San Clemente Super Grom hospitalised after two-wave hold-down during Kelly Slater’s Triple Crown acceptance speech!

Kelly Slater, "We have a rescue going on, sorry ... I'm a little distracted."

You mighta noticed, two days ago, how distant Kelly Slater was on the podium when he picked up his Triple Crown trophy.

Disappointment at missing the Olympics? An eighth Pipe Masters?

Eventually,

“We have a rescue going on, sorry … I’m a little distracted,” Slater told a befuddled Joe Turpel.

As best-in-the-game lifeguards Terry Ahue and Brian Keaulana, who’d been shooting a commercial with Carissa Moore, flew up onto the beach on their skis, Kelly barked: “Watch out…Everyone watch out!”

“Give these guys a ton of room and we’ll continue on, Kelly,” said Joe.

Kelly wasn’t into it. He knows three skis dragging a surfer from the water at Pipe is serious.

Turns out a thirteen-year-old shredder from San Clemente, Hayden Rodgers, who won the Open Boys, Explorer Menehune and Junior Airshow divs at HB this year, had fallen outta the lip, hit his head on the reef and been held under for two waves.

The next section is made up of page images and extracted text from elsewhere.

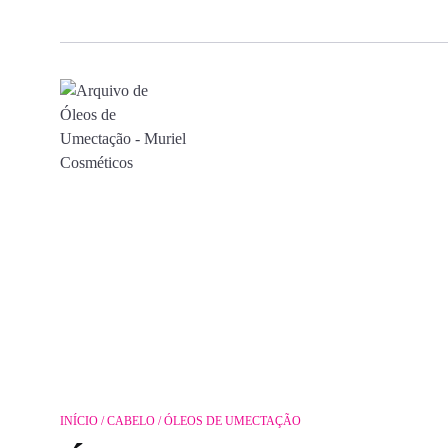
INÍCIO
/
CABELO
/ ÓLEOS DE UMECTAÇÃO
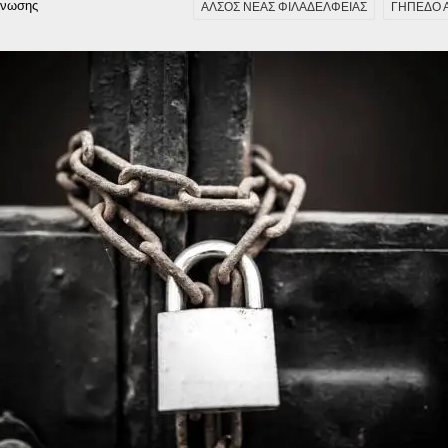
γνωσης
ΑΛΣΟΣ ΝΕΑΣ ΦΙΛΑΔΕΛΦΕΙΑΣ
ΓΗΠΕΔΟ 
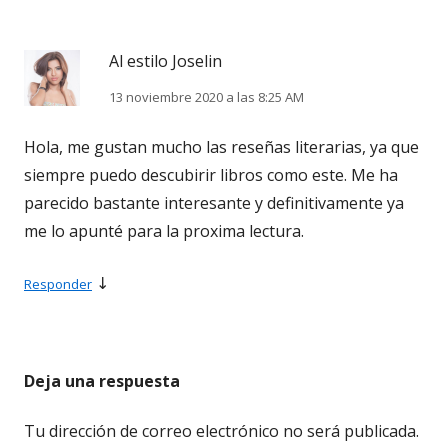
Al estilo Joselin
13 noviembre 2020 a las 8:25 AM
Hola, me gustan mucho las reseñas literarias, ya que
siempre puedo descubirir libros como este. Me ha
parecido bastante interesante y definitivamente ya
me lo apunté para la proxima lectura.
↓
Responder
Deja una respuesta
Tu dirección de correo electrónico no será publicada.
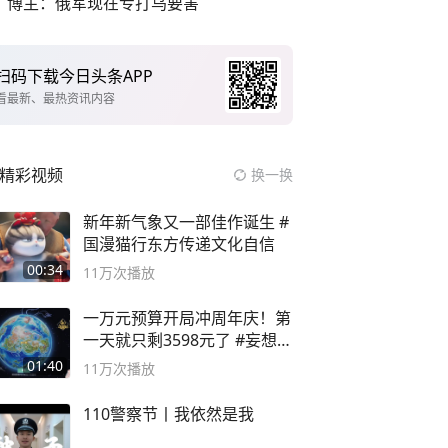
博主：俄军现在专打乌要害
扫码下载今日头条APP
看最新、最热资讯内容
精彩视频
换一换
新年新气象又一部佳作诞生 #
国漫猫行东方传递文化自信
00:34
11万
次播放
一万元预算开局冲周年庆！第
一天就只剩3598元了 #妄想山
海
01:40
11万
次播放
110警察节丨我依然是我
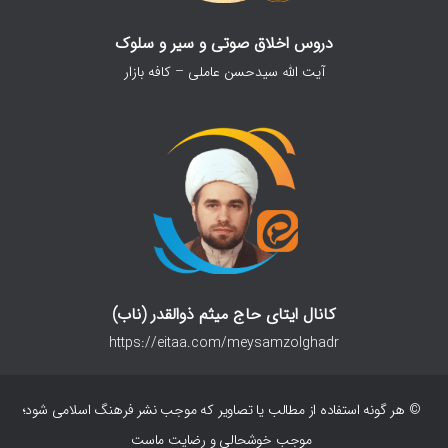
دروس اخلاق صوتی و سیر و سلوک
آیت الله سیدحسن عاملی – کافه بازار
کانال ایتای حاج میثم ذوالقدر (ناب)
https://eitaa.com/meysamzolghadr
© هر گونه استفاده از مطالب یا تصاویر که موجب نشر فرهنگ اسلامی شود؛
موجب خوشحالی و رضایت ماست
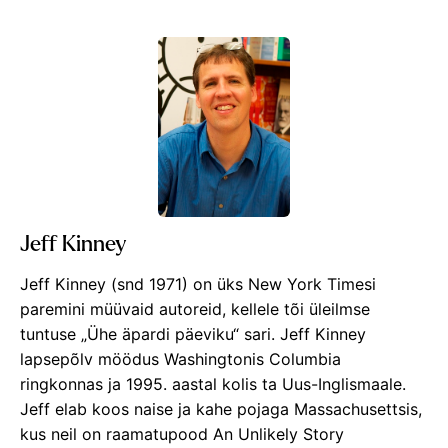
Jeff Kinney
Jeff Kinney (snd 1971) on üks New York Timesi
paremini müüvaid autoreid, kellele tõi üleilmse
tuntuse „Ühe äpardi päeviku“ sari. Jeff Kinney
lapsepõlv möödus Washingtonis Columbia
ringkonnas ja 1995. aastal kolis ta Uus-Inglismaale.
Jeff elab koos naise ja kahe pojaga Massachusettsis,
kus neil on raamatupood An Unlikely Story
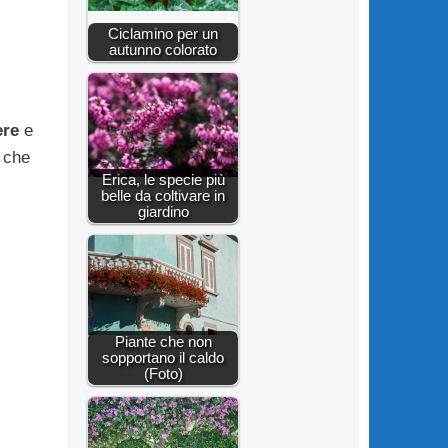
Ciclamino per un
autunno colorato
ere
e
 che
Erica, le specie più
belle da coltivare in
giardino
Piante che non
sopportano il caldo
(Foto)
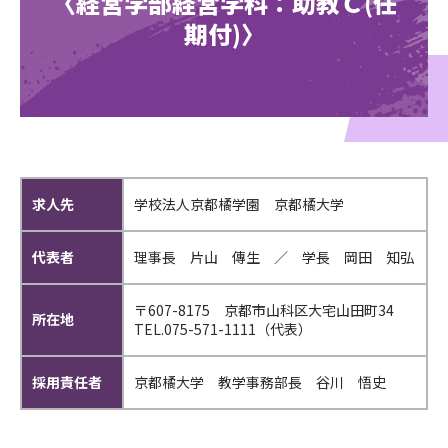
〈経営学部経営学科：助教Ｃ(任
期付)〉
求人先
学校法人京都橘学園 京都橘大学
代表者
理事長 片山 傳生 ／ 学長 岡田 知弘
〒607-8175 京都市山科区大宅山田町34
所在地
TEL.
075-571-1111
（代表）
採用責任者
京都橘大学 教学事務部長 谷川 悟史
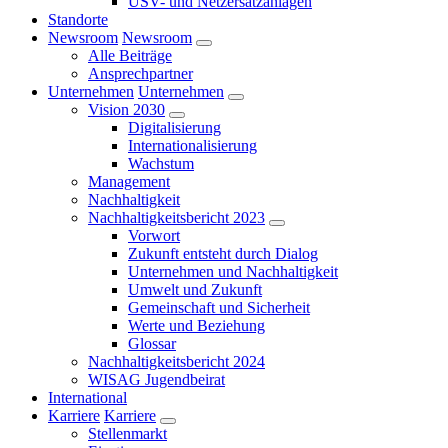
USV- und Netzersatzanlagen
Standorte
Newsroom
Newsroom
Alle Beiträge
Ansprechpartner
Unternehmen
Unternehmen
Vision 2030
Digitalisierung
Internationalisierung
Wachstum
Management
Nachhaltigkeit
Nachhaltigkeitsbericht 2023
Vorwort
Zukunft entsteht durch Dialog
Unternehmen und Nachhaltigkeit
Umwelt und Zukunft
Gemeinschaft und Sicherheit
Werte und Beziehung
Glossar
Nachhaltigkeitsbericht 2024
WISAG Jugendbeirat
International
Karriere
Karriere
Stellenmarkt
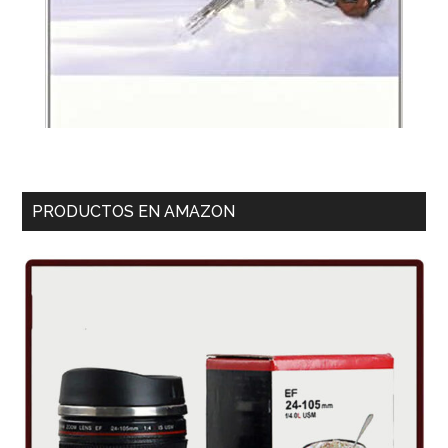
PRODUCTOS EN AMAZON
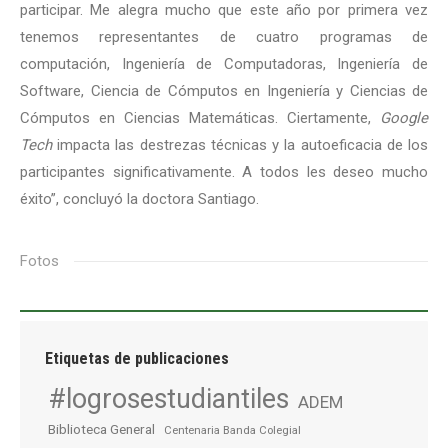
participar. Me alegra mucho que este año por primera vez
tenemos representantes de cuatro programas de
computación, Ingeniería de Computadoras, Ingeniería de
Software, Ciencia de Cómputos en Ingeniería y Ciencias de
Cómputos en Ciencias Matemáticas. Ciertamente,
Google
Tech
impacta las destrezas técnicas y la autoeficacia de los
participantes significativamente. A todos les deseo mucho
éxito”, concluyó la doctora Santiago.
Fotos
Etiquetas de publicaciones
#logrosestudiantiles
ADEM
Biblioteca General
Centenaria Banda Colegial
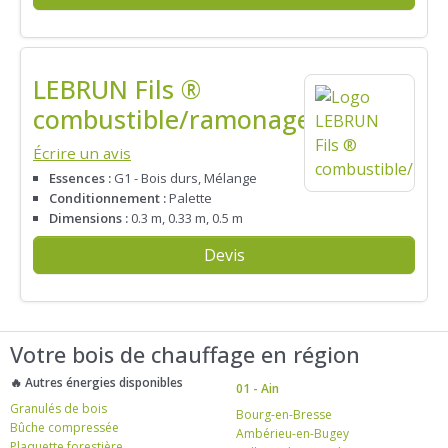
LEBRUN Fils ®
combustible/ramonage
Écrire un avis
Essences :
G1 - Bois durs, Mélange
Conditionnement :
Palette
Dimensions :
0.3 m, 0.33 m, 0.5 m
Devis
Votre bois de chauffage en région
🔥 Autres énergies disponibles
01 - Ain
Granulés de bois
Bourg-en-Bresse
Bûche compressée
Ambérieu-en-Bugey
Plaquette forestière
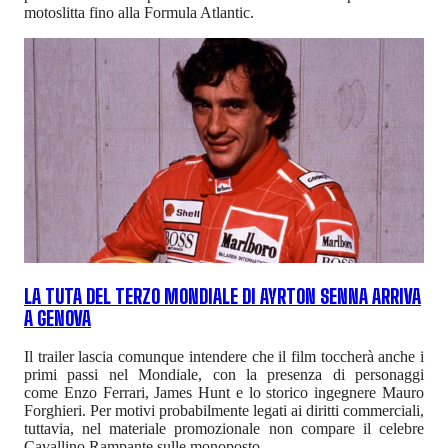
motoslitta fino alla Formula Atlantic.
LA TUTA DEL TERZO MONDIALE DI AYRTON SENNA ARRIVA
A GENOVA
Il trailer lascia comunque intendere che il film toccherà anche i
primi passi nel Mondiale, con la presenza di personaggi
come Enzo Ferrari, James Hunt e lo storico ingegnere Mauro
Forghieri. Per motivi probabilmente legati ai diritti commerciali,
tuttavia, nel materiale promozionale non compare il celebre
Cavallino Rampante sulle monoposto.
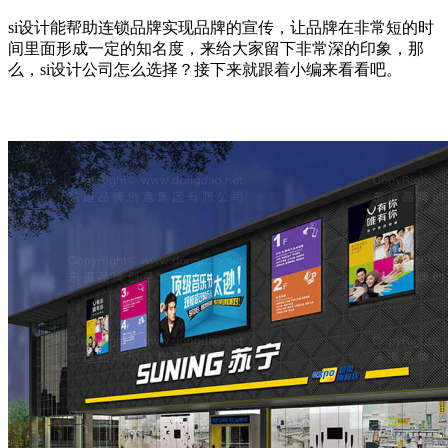
si设计能帮助连锁品牌实现品牌的宣传，让品牌在非常短的时
间里面形成一定的知名度，来给大家留下非常深的印象，那
么，si设计公司怎么选择？接下来就跟着小编来看看吧。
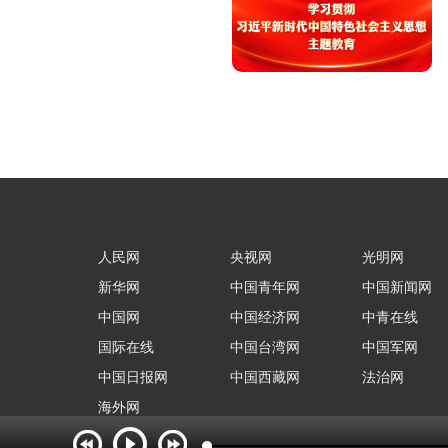
人民网
央视网
光明网
新华网
中国青年网
中国新闻网
中国网
中国经济网
中青在线
国际在线
中国台湾网
中国军网
中国日报网
中国西藏网
法治网
海外网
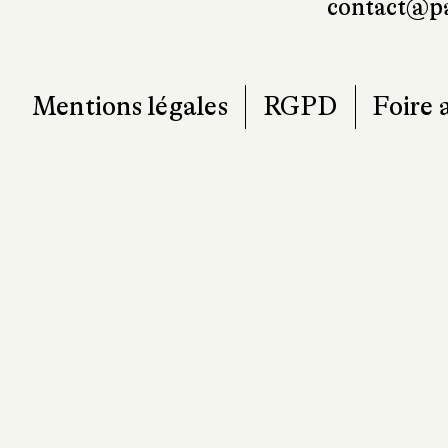
contact@pa
Mentions légales
RGPD
Foire 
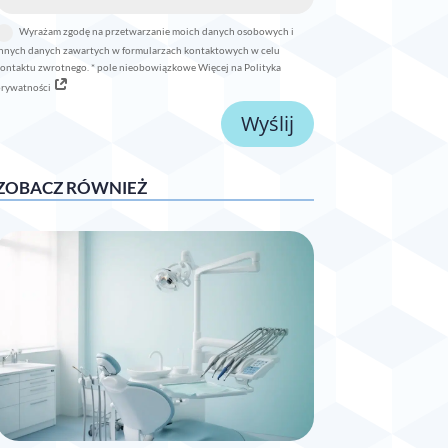
Wyrażam zgodę na przetwarzanie moich danych osobowych i
nnych danych zawartych w formularzach kontaktowych w celu
ontaktu zwrotnego. * pole nieobowiązkowe Więcej na Polityka
prywatności
Wyślij
ZOBACZ RÓWNIEŻ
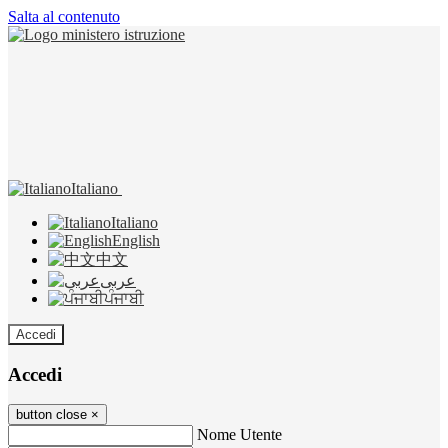
Salta al contenuto
Italiano
Italiano
English
中文
عربى
ਪੰਜਾਬੀ
Accedi
Accedi
button close
×
Nome Utente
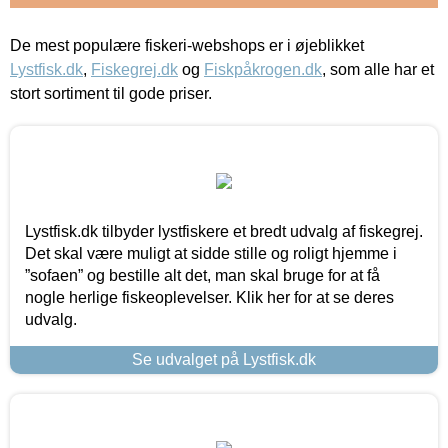
De mest populære fiskeri-webshops er i øjeblikket
Lystfisk.dk
,
Fiskegrej.dk
og
Fiskpåkrogen.dk
, som alle har et
stort sortiment til gode priser.
Lystfisk.dk tilbyder lystfiskere et bredt udvalg af fiskegrej.
Det skal være muligt at sidde stille og roligt hjemme i
”sofaen” og bestille alt det, man skal bruge for at få
nogle herlige fiskeoplevelser. Klik her for at se deres
udvalg.
Se udvalget på Lystfisk.dk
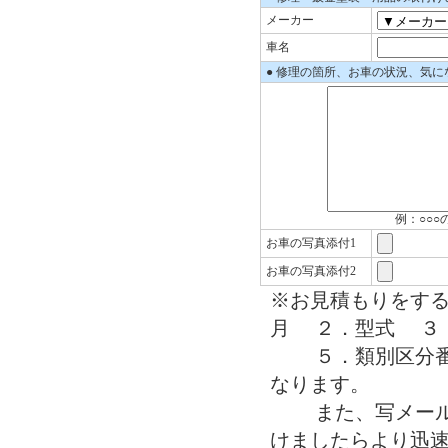
メーカー
車名
● 修理の箇所、お車の状況、気
例：○○
お車の写真添付1
お車の写真添付2
※お見積もりをする
月 ２．型式 ３
５．類別区分番号
なります。
また、写メールも
けましたらより迅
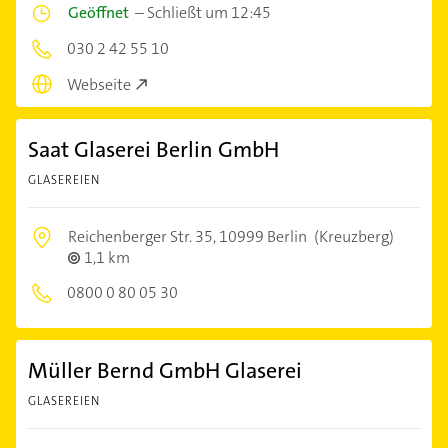
Geöffnet
–
Schließt um 12:45
030 2 42 55 10
Webseite
Saat Glaserei Berlin GmbH
GLASEREIEN
Reichenberger Str. 35,
10999 Berlin
(Kreuzberg)
1,1 km
0800 0 80 05 30
Müller Bernd GmbH Glaserei
GLASEREIEN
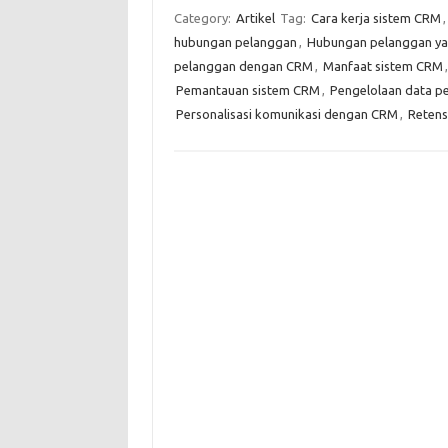
Category:
Artikel
Tag:
Cara kerja sistem CRM
hubungan pelanggan
,
Hubungan pelanggan yan
pelanggan dengan CRM
,
Manfaat sistem CRM
Pemantauan sistem CRM
,
Pengelolaan data p
Personalisasi komunikasi dengan CRM
,
Reten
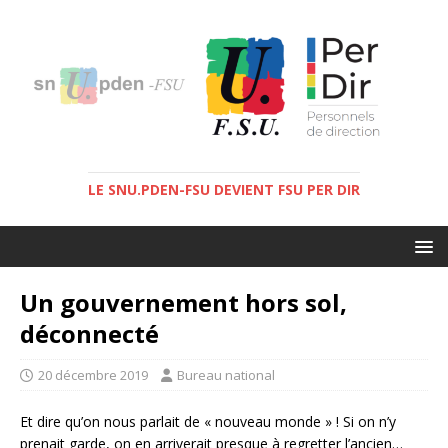
LE SNU.PDEN-FSU DEVIENT FSU PER DIR
Un gouvernement hors sol,
déconnecté
20 décembre 2019
Bureau national
Et dire qu’on nous parlait de « nouveau monde » ! Si on n’y
prenait garde, on en arriverait presque à regretter l’ancien…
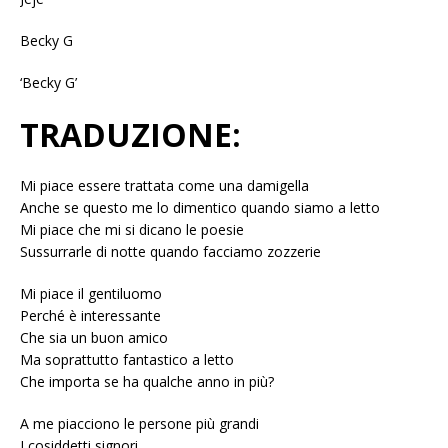
Becky G
‘Becky G’
TRADUZIONE:
Mi piace essere trattata come una damigella
Anche se questo me lo dimentico quando siamo a letto
Mi piace che mi si dicano le poesie
Sussurrarle di notte quando facciamo zozzerie
Mi piace il gentiluomo
Perché è interessante
Che sia un buon amico
Ma soprattutto fantastico a letto
Che importa se ha qualche anno in più?
A me piacciono le persone più grandi
I cosiddetti signori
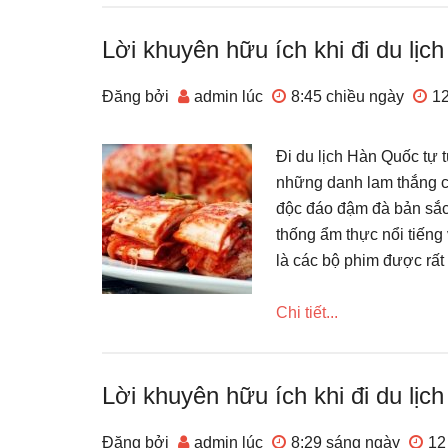
Lời khuyên hữu ích khi đi du lị
Đăng bởi
admin
lúc
8:45 chiều
ngày
12
Đi du lịch Hàn Quốc tự 
những danh lam thắng c
độc đáo đậm đà bản sắc 
thống ẩm thực nổi tiếng 
là các bộ phim được rất
Chi tiết...
Lời khuyên hữu ích khi đi du lị
Đăng bởi
admin
lúc
8:29 sáng
ngày
12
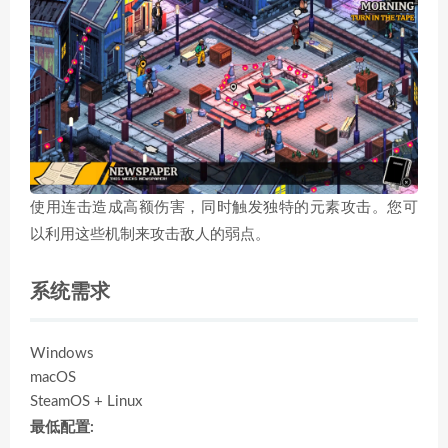
使用连击造成高额伤害，同时触发独特的元素攻击。您可
以利用这些机制来攻击敌人的弱点。
系统需求
Windows
macOS
SteamOS + Linux
最低配置:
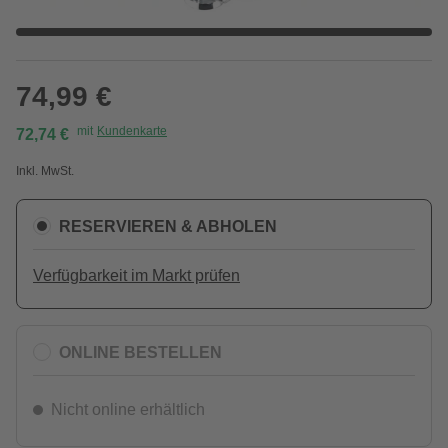
74,99 €
mit
Kundenkarte
72,74 €
Inkl. MwSt.
RESERVIEREN & ABHOLEN
Verfügbarkeit im Markt prüfen
ONLINE BESTELLEN
Nicht online erhältlich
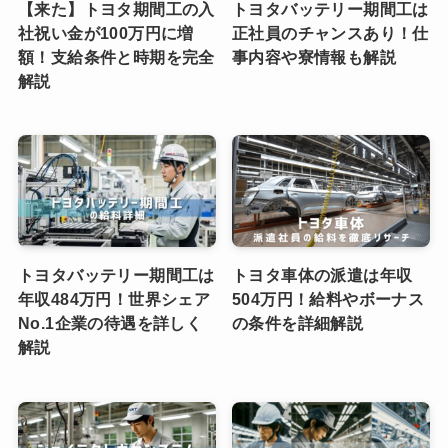
【来た】トヨタ期間工の入
トヨタバッテリー期間工は
社祝い金が100万円に増
正社員のチャンスあり！仕
額！支給条件と時期を完全
事内容や寮情報も解説
解説
トヨタバッテリー期間工は
トヨタ車体の派遣は年収
年収484万円！世界シェア
504万円！給料やボーナス
No.1企業の待遇を詳しく
の条件を詳細解説
解説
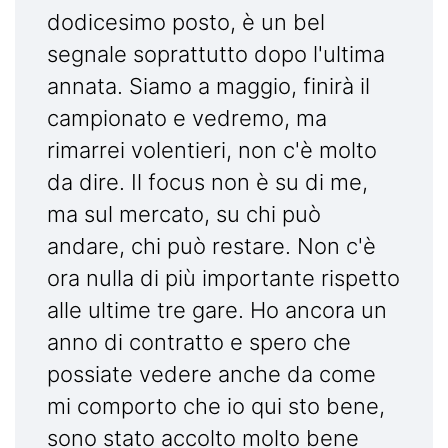
dodicesimo posto, è un bel
segnale soprattutto dopo l'ultima
annata. Siamo a maggio, finirà il
campionato e vedremo, ma
rimarrei volentieri, non c'è molto
da dire. Il focus non è su di me,
ma sul mercato, su chi può
andare, chi può restare. Non c'è
ora nulla di più importante rispetto
alle ultime tre gare. Ho ancora un
anno di contratto e spero che
possiate vedere anche da come
mi comporto che io qui sto bene,
sono stato accolto molto bene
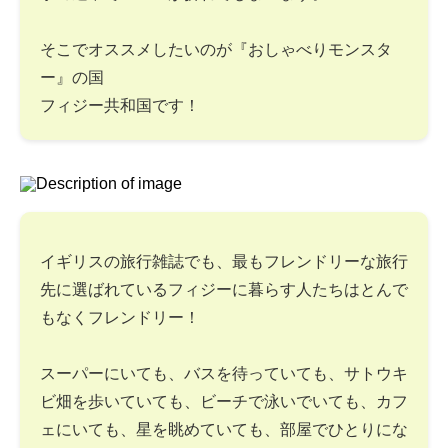
そこでオススメしたいのが『おしゃべりモンスタ
ー』の国
フィジー共和国です！
イギリスの旅行雑誌でも、最もフレンドリーな旅行
先に選ばれているフィジーに暮らす人たちはとんで
もなくフレンドリー！
スーパーにいても、バスを待っていても、サトウキ
ビ畑を歩いていても、ビーチで泳いでいても、カフ
ェにいても、星を眺めていても、部屋でひとりにな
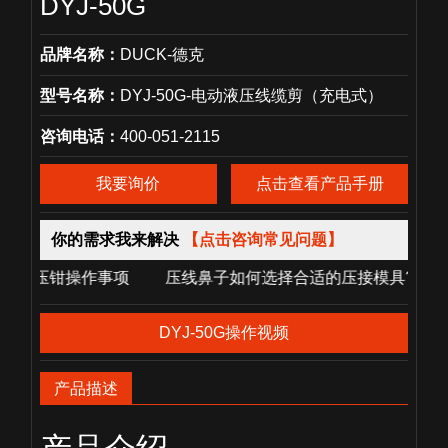
DYJ-50G
品牌名称：
DUCK-德克
型号名称：
DYJ-50G-电动液压线缆剪（充电式）
咨询电话：
400-051-2115
我要询价
点击查看产品手册
你的需求我来解决
【点击咨询常见问题】
操作事项 压线鼻子如何选择合适的压接模具? 电动液压卡压
DYJ-50G操作视频
产品描述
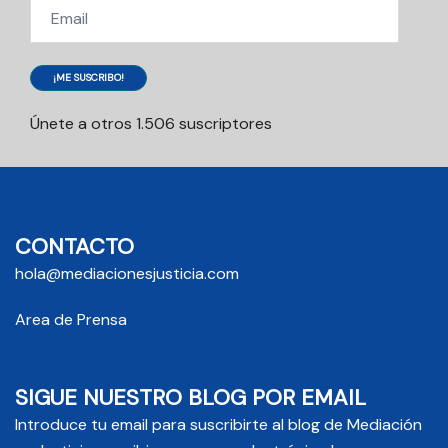
Email
¡ME SUSCRIBO!
Únete a otros 1.506 suscriptores
CONTACTO
hola@mediacionesjusticia.com
Area de Prensa
SIGUE NUESTRO BLOG POR EMAIL
Introduce tu email para suscribirte al blog de Mediación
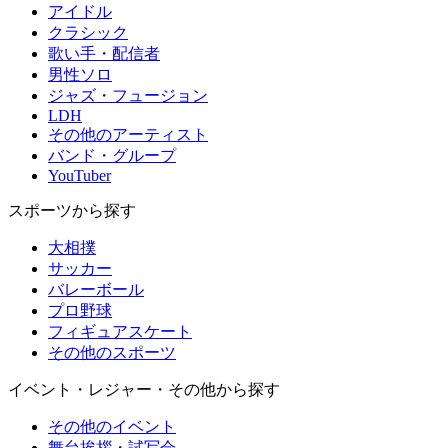
アイドル
クラシック
歌い手・配信者
男性ソロ
ジャズ・フュージョン
LDH
その他のアーティスト
バンド・グループ
YouTuber
スポーツから探す
大相撲
サッカー
バレーボール
プロ野球
フィギュアスケート
その他のスポーツ
イベント・レジャー・その他から探す
その他のイベント
舞台挨拶・試写会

“We had just started heading back and saw that the contest was over, the competition buoys were in. Terry and I are always scanning the shoreline,” Keaulana told the WSL. “I don’t know how many times after Pipe we’ve had the same scenario happen and it was just that same feeling yesterday … driving along, scanning the shoreline and the lineup.”

Rodgers was put on a spinal board, still breathing, his face bloodied, and taken by ambulance to the Queens Medical Center in downtown Honolulu were he’s expected to make a full recovery.